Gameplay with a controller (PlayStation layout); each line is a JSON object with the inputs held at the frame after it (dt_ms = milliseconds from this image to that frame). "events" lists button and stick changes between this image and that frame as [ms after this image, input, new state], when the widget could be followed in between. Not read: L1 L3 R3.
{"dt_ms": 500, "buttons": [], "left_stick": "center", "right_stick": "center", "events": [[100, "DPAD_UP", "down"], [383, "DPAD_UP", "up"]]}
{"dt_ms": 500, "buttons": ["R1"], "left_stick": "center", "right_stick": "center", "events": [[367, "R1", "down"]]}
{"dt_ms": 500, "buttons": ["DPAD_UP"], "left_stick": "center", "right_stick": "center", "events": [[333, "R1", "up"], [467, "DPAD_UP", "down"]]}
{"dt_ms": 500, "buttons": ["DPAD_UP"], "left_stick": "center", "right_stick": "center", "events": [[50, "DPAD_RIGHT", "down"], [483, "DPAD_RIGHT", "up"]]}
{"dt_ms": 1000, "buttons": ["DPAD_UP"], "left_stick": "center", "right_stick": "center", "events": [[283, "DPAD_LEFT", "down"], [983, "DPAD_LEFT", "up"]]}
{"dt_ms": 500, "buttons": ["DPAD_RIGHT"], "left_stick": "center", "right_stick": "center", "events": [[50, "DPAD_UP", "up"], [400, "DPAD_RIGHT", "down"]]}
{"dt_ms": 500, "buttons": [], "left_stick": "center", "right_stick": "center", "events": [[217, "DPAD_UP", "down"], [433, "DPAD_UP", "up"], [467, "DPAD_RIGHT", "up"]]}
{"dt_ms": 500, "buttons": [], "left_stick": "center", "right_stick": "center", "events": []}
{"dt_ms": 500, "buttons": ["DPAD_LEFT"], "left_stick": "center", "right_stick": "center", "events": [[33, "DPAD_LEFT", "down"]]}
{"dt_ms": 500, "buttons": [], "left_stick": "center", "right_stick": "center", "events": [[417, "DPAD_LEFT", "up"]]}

PROBLEM STATEMENT ▸
Your reply should contain every entry, repeated exactly.

ANSWER FOR THE TASK ▸
Gameplay with a controller (PlayStation layout); each line is a JSON object with the inputs held at the frame after it (dt_ms = milliseconds from this image to that frame). "events" lists button and stick changes between this image and that frame as [ms after this image, input, new state], when the widget could be followed in between. Not read: L1 L3 R3.
{"dt_ms": 500, "buttons": [], "left_stick": "center", "right_stick": "center", "events": [[100, "DPAD_UP", "down"], [383, "DPAD_UP", "up"]]}
{"dt_ms": 500, "buttons": ["R1"], "left_stick": "center", "right_stick": "center", "events": [[367, "R1", "down"]]}
{"dt_ms": 500, "buttons": ["DPAD_UP"], "left_stick": "center", "right_stick": "center", "events": [[333, "R1", "up"], [467, "DPAD_UP", "down"]]}
{"dt_ms": 500, "buttons": ["DPAD_UP"], "left_stick": "center", "right_stick": "center", "events": [[50, "DPAD_RIGHT", "down"], [483, "DPAD_RIGHT", "up"]]}
{"dt_ms": 1000, "buttons": ["DPAD_UP"], "left_stick": "center", "right_stick": "center", "events": [[283, "DPAD_LEFT", "down"], [983, "DPAD_LEFT", "up"]]}
{"dt_ms": 500, "buttons": ["DPAD_RIGHT"], "left_stick": "center", "right_stick": "center", "events": [[50, "DPAD_UP", "up"], [400, "DPAD_RIGHT", "down"]]}
{"dt_ms": 500, "buttons": [], "left_stick": "center", "right_stick": "center", "events": [[217, "DPAD_UP", "down"], [433, "DPAD_UP", "up"], [467, "DPAD_RIGHT", "up"]]}
{"dt_ms": 500, "buttons": [], "left_stick": "center", "right_stick": "center", "events": []}
{"dt_ms": 500, "buttons": ["DPAD_LEFT"], "left_stick": "center", "right_stick": "center", "events": [[33, "DPAD_LEFT", "down"]]}
{"dt_ms": 500, "buttons": [], "left_stick": "center", "right_stick": "center", "events": [[417, "DPAD_LEFT", "up"]]}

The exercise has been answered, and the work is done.